= GIVEN INSTRUCTION =
Retype each line of the records below, character for character, without changing anything.

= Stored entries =
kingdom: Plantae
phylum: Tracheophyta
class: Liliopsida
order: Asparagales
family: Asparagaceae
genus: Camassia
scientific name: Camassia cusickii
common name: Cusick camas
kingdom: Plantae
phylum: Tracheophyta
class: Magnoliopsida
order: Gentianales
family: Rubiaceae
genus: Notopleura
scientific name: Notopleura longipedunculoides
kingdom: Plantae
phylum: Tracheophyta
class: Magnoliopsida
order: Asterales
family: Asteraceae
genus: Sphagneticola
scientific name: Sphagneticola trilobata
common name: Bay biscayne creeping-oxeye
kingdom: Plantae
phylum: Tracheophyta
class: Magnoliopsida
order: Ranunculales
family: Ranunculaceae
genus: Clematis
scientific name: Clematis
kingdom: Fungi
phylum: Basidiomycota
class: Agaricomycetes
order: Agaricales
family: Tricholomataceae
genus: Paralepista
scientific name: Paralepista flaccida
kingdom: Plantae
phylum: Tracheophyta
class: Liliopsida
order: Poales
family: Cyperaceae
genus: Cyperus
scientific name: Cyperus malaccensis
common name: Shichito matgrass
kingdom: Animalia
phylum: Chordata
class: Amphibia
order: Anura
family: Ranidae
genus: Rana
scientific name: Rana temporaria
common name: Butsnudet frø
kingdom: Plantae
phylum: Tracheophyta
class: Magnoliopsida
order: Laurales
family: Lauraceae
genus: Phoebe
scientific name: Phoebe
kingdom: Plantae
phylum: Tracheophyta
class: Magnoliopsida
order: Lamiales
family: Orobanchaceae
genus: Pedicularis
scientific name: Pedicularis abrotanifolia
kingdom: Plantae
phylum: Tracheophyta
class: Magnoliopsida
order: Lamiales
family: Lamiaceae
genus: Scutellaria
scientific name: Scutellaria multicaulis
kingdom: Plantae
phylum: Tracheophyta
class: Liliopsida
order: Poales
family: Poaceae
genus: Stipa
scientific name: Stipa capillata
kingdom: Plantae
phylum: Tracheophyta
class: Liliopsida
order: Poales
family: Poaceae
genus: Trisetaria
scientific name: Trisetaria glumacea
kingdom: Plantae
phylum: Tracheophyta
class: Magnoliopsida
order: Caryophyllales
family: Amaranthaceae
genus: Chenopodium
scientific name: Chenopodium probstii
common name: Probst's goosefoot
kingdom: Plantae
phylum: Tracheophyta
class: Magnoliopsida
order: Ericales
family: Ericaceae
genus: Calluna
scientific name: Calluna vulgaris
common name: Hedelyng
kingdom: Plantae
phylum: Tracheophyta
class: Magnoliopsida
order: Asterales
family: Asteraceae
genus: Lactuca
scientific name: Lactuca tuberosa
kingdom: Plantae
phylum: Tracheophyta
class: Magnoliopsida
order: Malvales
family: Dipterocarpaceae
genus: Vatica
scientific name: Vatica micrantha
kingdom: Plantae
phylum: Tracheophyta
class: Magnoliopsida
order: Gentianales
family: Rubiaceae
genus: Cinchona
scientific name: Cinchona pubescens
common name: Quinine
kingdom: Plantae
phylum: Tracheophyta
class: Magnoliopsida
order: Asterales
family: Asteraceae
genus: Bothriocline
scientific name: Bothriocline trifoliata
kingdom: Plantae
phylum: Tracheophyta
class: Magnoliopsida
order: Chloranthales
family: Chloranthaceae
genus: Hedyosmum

= TASK SOLUTION =
kingdom: Plantae
phylum: Tracheophyta
class: Liliopsida
order: Asparagales
family: Asparagaceae
genus: Camassia
scientific name: Camassia cusickii
common name: Cusick camas
kingdom: Plantae
phylum: Tracheophyta
class: Magnoliopsida
order: Gentianales
family: Rubiaceae
genus: Notopleura
scientific name: Notopleura longipedunculoides
kingdom: Plantae
phylum: Tracheophyta
class: Magnoliopsida
order: Asterales
family: Asteraceae
genus: Sphagneticola
scientific name: Sphagneticola trilobata
common name: Bay biscayne creeping-oxeye
kingdom: Plantae
phylum: Tracheophyta
class: Magnoliopsida
order: Ranunculales
family: Ranunculaceae
genus: Clematis
scientific name: Clematis
kingdom: Fungi
phylum: Basidiomycota
class: Agaricomycetes
order: Agaricales
family: Tricholomataceae
genus: Paralepista
scientific name: Paralepista flaccida
kingdom: Plantae
phylum: Tracheophyta
class: Liliopsida
order: Poales
family: Cyperaceae
genus: Cyperus
scientific name: Cyperus malaccensis
common name: Shichito matgrass
kingdom: Animalia
phylum: Chordata
class: Amphibia
order: Anura
family: Ranidae
genus: Rana
scientific name: Rana temporaria
common name: Butsnudet frø
kingdom: Plantae
phylum: Tracheophyta
class: Magnoliopsida
order: Laurales
family: Lauraceae
genus: Phoebe
scientific name: Phoebe
kingdom: Plantae
phylum: Tracheophyta
class: Magnoliopsida
order: Lamiales
family: Orobanchaceae
genus: Pedicularis
scientific name: Pedicularis abrotanifolia
kingdom: Plantae
phylum: Tracheophyta
class: Magnoliopsida
order: Lamiales
family: Lamiaceae
genus: Scutellaria
scientific name: Scutellaria multicaulis
kingdom: Plantae
phylum: Tracheophyta
class: Liliopsida
order: Poales
family: Poaceae
genus: Stipa
scientific name: Stipa capillata
kingdom: Plantae
phylum: Tracheophyta
class: Liliopsida
order: Poales
family: Poaceae
genus: Trisetaria
scientific name: Trisetaria glumacea
kingdom: Plantae
phylum: Tracheophyta
class: Magnoliopsida
order: Caryophyllales
family: Amaranthaceae
genus: Chenopodium
scientific name: Chenopodium probstii
common name: Probst's goosefoot
kingdom: Plantae
phylum: Tracheophyta
class: Magnoliopsida
order: Ericales
family: Ericaceae
genus: Calluna
scientific name: Calluna vulgaris
common name: Hedelyng
kingdom: Plantae
phylum: Tracheophyta
class: Magnoliopsida
order: Asterales
family: Asteraceae
genus: Lactuca
scientific name: Lactuca tuberosa
kingdom: Plantae
phylum: Tracheophyta
class: Magnoliopsida
order: Malvales
family: Dipterocarpaceae
genus: Vatica
scientific name: Vatica micrantha
kingdom: Plantae
phylum: Tracheophyta
class: Magnoliopsida
order: Gentianales
family: Rubiaceae
genus: Cinchona
scientific name: Cinchona pubescens
common name: Quinine
kingdom: Plantae
phylum: Tracheophyta
class: Magnoliopsida
order: Asterales
family: Asteraceae
genus: Bothriocline
scientific name: Bothriocline trifoliata
kingdom: Plantae
phylum: Tracheophyta
class: Magnoliopsida
order: Chloranthales
family: Chloranthaceae
genus: Hedyosmum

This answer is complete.